Bagaimana bunyi bagian artikel tentang deteksi awal COVID-19 yang dibuka dengan kata-kata "REPUBLIKA.CO.ID, JAKARTA -- Sejumlah" dan ditutup dengan "College London, Inggris." bila "para ilmuwan" ditukar dengan "para peneliti"? Tulis ulang bagian itu.

─── Kutipan Dokumen

Ilmuwan Buat Kecerdasan Buatan untuk Deteksi Awal Covid-19
Data dikumpulkan melalui aplikasi smartphone ZOE COVID Symptom Study.
REPUBLIKA.CO.ID, JAKARTA -- Sejumlah ahli mengembangkan teknologi kecerdasan buatan (AI) untuk memprediksi gejala awal infeksi virus corona jenis baru (COVID-19). Penelitian dilakukan oleh para ilmuwan di Kings College London, Inggris.
Sebelumnya, studi memperkirakan apakah seseorang akan mengembangkan COVID-19 menggunakan gejala dari puncak infeksi virus. Ini bisa menjadi kurang relevan dari waktu ke waktu, sebagai contoh demam yang bisa terjadi di fase selanjutnya.
Studi terbaru mengungkapkan gejala infeksi yang dapat digunakan untuk mendeteksi lebih awal COVID-19. Penelitian menggunakan data yang dikumpulkan melalui aplikasi smartphone ZOE COVID Symptom Study.

──────
─── Data yang Tersedia

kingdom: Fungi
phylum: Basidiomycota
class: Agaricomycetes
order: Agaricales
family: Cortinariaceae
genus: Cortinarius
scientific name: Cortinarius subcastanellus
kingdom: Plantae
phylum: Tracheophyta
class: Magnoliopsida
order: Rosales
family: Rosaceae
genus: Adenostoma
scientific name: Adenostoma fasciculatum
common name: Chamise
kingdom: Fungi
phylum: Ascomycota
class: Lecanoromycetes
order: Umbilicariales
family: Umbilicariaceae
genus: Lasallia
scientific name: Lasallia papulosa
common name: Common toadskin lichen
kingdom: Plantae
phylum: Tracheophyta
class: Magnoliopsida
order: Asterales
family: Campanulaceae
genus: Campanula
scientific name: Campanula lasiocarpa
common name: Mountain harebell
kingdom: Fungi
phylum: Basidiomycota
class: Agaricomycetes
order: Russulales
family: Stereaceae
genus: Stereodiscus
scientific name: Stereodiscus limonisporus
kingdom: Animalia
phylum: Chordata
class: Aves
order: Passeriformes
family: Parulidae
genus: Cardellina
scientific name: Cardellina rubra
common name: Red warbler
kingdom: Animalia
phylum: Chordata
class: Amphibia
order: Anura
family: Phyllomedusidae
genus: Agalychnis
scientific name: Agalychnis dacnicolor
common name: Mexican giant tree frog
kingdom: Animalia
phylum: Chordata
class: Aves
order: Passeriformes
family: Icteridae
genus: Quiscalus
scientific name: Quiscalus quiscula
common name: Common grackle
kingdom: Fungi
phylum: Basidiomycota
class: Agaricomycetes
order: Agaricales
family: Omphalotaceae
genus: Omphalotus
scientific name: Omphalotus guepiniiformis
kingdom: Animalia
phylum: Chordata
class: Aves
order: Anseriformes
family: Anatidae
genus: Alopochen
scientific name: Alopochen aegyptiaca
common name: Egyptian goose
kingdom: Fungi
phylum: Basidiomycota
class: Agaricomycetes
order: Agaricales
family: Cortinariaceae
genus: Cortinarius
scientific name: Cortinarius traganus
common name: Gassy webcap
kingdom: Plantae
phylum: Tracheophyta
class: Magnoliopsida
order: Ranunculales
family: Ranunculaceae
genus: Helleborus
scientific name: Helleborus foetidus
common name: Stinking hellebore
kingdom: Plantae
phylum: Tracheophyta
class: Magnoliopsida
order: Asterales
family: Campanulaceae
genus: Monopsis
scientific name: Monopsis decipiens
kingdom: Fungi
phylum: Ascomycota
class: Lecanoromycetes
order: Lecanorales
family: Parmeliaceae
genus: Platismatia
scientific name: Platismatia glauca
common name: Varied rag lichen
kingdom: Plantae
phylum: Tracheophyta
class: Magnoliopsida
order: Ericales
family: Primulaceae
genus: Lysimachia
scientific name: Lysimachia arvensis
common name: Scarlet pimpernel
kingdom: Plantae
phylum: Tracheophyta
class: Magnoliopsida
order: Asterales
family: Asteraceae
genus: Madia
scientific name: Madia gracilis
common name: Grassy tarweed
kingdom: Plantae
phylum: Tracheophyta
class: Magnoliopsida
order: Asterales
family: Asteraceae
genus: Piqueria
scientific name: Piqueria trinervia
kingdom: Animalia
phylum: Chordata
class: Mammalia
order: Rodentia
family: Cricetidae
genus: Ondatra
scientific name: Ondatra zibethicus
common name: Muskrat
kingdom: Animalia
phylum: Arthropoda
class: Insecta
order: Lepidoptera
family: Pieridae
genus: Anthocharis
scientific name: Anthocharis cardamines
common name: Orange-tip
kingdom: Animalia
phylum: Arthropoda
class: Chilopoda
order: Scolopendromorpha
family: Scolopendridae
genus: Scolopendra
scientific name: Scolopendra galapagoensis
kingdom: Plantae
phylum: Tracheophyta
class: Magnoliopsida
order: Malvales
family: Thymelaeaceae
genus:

──────

* **Penyelesaian Soal**:
REPUBLIKA.CO.ID, JAKARTA -- Sejumlah ahli mengembangkan teknologi kecerdasan buatan (AI) untuk memprediksi gejala awal infeksi virus corona jenis baru (COVID-19). Penelitian dilakukan oleh para peneliti di Kings College London, Inggris.